While the proposal was a ''fairly major'' redevelopment, the ''guiding principle'' was to reveal and celebrate the harbourside building's historic character, he said.
As well as restoration work on the outside of the building, the proposal would include having windows cut into the second floor of the building on its north, west and east sides.
The resource consent application also proposes the addition of a car park at the building's north end and the demolition of a concrete block extension built in 1965.
Mr Lund said the project had been coming for some time, but Betterways Advisory Ltd's decision not to build a 28-storey hotel on Wharf St created the right ''opportunity''.

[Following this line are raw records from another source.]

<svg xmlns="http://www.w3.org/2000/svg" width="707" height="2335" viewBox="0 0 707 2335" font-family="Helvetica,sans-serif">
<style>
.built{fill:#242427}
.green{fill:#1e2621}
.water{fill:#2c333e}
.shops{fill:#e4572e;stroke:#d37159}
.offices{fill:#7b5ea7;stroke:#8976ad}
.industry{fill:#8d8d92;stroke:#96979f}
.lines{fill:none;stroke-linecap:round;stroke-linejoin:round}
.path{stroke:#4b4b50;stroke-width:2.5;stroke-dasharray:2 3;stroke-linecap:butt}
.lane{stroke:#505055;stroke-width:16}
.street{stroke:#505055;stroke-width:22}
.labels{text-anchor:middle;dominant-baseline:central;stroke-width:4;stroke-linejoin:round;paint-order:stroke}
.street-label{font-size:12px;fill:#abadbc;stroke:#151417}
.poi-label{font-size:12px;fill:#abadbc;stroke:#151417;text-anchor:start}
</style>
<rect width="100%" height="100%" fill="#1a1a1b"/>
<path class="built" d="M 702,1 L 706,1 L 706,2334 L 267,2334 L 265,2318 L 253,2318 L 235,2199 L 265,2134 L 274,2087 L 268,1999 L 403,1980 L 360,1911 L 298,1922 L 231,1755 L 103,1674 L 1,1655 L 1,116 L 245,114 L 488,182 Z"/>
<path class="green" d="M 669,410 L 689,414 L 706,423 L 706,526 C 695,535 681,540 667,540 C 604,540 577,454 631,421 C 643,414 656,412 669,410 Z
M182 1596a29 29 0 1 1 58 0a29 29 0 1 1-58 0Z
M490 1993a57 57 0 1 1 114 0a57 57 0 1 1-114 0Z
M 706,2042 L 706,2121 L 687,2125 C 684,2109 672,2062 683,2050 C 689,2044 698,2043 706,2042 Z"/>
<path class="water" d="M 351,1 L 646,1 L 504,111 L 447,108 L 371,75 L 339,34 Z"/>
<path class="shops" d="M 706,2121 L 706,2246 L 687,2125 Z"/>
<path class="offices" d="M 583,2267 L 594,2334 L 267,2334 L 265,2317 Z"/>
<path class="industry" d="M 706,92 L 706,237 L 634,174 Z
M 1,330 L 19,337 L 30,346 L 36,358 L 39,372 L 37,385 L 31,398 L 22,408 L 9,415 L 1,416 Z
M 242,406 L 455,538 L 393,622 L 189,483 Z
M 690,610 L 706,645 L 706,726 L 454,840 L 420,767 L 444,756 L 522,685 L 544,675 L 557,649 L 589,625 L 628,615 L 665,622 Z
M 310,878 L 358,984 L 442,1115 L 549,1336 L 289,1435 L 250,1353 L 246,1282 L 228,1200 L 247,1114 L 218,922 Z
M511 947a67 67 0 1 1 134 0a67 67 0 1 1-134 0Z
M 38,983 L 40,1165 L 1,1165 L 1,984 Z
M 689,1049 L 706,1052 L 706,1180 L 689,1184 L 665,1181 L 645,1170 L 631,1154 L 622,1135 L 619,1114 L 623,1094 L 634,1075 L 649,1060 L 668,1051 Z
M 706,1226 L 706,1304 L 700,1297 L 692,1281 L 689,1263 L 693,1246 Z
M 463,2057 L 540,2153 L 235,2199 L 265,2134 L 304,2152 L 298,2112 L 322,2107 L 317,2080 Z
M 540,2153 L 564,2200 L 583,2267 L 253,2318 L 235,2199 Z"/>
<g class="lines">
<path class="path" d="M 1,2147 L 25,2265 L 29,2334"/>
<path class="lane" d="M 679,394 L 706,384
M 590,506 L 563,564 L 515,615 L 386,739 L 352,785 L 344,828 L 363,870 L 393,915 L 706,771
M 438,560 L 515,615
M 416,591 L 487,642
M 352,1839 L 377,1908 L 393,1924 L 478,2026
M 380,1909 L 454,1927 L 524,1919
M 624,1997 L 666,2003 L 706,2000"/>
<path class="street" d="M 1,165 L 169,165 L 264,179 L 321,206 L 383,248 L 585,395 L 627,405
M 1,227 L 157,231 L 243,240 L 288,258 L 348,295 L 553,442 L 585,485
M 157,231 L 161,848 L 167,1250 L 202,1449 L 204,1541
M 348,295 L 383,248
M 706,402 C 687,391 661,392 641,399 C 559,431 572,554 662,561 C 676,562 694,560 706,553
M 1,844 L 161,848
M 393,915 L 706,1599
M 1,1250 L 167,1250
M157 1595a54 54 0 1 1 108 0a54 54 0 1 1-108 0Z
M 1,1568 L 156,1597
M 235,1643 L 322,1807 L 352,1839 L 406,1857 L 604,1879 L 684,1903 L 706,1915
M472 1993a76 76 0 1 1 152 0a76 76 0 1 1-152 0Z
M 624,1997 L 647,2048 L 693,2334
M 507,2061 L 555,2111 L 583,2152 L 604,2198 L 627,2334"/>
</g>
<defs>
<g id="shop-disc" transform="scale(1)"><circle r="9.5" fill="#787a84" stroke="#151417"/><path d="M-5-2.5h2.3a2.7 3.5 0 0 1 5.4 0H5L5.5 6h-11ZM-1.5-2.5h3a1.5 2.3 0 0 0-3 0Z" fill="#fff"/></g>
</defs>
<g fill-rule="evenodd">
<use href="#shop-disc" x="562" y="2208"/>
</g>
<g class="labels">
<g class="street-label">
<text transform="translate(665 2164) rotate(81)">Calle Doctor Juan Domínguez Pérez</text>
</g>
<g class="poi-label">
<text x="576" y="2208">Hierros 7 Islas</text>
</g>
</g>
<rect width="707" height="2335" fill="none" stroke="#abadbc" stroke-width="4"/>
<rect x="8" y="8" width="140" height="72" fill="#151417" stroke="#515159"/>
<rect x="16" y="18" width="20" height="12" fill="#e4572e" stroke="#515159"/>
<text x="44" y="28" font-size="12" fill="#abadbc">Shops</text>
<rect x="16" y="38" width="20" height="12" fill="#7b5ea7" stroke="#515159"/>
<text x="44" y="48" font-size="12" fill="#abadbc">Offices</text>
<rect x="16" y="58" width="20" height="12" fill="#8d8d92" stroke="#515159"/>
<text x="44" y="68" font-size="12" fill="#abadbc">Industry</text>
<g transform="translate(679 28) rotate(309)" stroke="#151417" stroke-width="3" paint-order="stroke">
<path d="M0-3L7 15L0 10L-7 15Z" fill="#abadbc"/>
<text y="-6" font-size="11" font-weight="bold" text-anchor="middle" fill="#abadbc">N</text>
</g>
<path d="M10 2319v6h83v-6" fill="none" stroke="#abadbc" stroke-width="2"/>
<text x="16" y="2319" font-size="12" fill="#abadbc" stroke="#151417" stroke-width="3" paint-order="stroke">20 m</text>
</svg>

''We held off for a couple of years waiting to see what was going to happen to the hotel,'' he said.
''We supported that [project], but there's always an opportunity when things don't happen.''
The Loan and Mercantile building had been untenanted since 1999, he said.
''You can't just have a building sitting empty indefinitely.
''We have been thinking about it [the redevelopment] for a while, but we think the time is right.''
Dunedin City Council heritage policy planner Glen Hazelton was pleased to learn of the proposal, but said he had not seen a specific plan.
''It's definitely going to be great to see that building used after such a long time ... vacant,'' he said.
Its redevelopment needed to recognise it was a ''really important building to the Dunedin cityscape''.
The second floor would contain 11 three-bedroom units and 13 studio units aimed at the ''high-end of the market''.
Mr Lund would not disclose the cost of the proposed redevelopment. He said it was undecided how the ground and first floors would be used.
Work would begin ''as soon as possible if we get resource consent,'' he said.
Mr Hazelton said until the council looked at the proposal it would not know if the consent should be publicly notified.
Attempts to contact Heritage New Zealand last night were unsuccessful.